* _Exercise goal_
Consider the entries given below. Count the lines that include "junction" and give only the count.

* _Entries supplied_
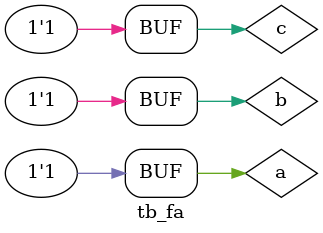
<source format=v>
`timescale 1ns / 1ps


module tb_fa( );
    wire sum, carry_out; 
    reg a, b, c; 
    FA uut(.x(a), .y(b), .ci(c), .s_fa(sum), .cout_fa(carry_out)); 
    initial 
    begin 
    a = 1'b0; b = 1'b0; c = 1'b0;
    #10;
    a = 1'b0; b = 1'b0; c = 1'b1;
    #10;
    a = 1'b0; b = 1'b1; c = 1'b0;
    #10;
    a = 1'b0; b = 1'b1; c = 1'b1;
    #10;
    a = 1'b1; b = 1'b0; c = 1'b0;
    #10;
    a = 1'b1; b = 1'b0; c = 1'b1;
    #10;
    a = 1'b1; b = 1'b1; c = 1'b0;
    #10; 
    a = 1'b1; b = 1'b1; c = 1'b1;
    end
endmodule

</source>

...

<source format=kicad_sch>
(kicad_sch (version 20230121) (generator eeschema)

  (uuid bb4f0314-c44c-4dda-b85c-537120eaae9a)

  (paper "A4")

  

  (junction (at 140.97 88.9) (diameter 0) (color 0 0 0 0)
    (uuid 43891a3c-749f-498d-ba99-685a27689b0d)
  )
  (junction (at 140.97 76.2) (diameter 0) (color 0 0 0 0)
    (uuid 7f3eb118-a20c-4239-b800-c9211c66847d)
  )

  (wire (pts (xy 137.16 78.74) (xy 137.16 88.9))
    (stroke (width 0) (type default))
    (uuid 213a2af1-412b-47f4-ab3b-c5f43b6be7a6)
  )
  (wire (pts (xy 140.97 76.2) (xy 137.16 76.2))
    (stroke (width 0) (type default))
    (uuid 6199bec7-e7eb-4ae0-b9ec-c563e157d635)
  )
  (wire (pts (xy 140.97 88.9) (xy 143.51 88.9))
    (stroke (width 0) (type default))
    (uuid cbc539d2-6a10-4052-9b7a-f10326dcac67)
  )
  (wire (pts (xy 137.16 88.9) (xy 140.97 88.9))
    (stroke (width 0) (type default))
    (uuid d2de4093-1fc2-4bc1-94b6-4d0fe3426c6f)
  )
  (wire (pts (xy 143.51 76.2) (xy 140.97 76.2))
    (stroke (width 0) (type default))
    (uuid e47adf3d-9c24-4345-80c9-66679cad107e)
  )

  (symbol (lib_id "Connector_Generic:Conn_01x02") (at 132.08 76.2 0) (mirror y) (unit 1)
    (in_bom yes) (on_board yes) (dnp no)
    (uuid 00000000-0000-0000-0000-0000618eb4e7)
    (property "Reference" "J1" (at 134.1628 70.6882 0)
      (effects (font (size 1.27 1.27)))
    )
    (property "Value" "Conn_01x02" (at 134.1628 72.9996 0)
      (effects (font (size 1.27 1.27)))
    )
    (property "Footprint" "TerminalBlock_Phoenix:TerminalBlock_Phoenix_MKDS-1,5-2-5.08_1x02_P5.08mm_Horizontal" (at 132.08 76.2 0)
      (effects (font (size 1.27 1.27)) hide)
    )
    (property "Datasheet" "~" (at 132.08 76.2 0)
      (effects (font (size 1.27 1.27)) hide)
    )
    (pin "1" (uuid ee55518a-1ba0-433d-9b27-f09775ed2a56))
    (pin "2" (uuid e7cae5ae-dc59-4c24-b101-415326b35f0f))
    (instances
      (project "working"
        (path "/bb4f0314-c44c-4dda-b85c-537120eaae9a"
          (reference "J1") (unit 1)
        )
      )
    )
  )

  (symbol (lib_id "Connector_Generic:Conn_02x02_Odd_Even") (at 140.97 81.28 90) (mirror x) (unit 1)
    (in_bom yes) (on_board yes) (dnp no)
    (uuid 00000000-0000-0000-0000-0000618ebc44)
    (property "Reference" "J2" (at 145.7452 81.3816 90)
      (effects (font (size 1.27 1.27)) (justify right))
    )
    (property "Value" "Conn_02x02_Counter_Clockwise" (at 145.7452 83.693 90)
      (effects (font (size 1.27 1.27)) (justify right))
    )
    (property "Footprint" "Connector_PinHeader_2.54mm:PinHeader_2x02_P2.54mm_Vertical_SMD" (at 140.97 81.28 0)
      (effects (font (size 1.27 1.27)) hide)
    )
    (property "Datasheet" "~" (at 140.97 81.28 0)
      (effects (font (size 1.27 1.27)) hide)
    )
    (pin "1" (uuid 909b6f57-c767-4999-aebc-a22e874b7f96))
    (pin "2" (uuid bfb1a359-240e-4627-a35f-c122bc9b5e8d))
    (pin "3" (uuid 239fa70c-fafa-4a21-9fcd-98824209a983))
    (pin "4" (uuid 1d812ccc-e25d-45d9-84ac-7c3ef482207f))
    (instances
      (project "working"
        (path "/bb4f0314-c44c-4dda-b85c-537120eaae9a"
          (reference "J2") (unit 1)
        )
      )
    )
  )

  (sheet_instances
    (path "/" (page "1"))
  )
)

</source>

---

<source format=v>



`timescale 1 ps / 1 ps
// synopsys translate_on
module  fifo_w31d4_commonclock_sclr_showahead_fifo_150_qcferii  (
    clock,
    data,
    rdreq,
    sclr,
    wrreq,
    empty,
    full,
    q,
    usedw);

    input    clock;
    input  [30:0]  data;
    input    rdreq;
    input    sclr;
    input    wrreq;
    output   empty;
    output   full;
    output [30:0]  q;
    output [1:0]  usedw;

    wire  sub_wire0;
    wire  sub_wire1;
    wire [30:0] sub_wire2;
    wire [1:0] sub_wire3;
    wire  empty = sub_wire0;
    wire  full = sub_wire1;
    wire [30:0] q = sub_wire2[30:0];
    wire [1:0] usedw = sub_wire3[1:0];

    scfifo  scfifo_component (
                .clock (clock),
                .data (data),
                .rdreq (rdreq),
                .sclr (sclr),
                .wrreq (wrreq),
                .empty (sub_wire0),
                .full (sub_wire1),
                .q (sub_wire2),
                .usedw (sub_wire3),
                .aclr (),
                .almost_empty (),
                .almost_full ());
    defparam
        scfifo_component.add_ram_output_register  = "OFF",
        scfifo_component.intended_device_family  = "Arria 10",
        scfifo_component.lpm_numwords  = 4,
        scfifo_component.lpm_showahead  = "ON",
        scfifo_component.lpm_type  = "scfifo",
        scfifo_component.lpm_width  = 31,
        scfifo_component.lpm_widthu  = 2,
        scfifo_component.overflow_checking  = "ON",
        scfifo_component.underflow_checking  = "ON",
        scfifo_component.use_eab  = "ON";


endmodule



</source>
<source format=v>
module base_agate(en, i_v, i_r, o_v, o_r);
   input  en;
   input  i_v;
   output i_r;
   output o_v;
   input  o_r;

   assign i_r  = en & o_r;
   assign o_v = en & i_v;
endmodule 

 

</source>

* _Your solution_
2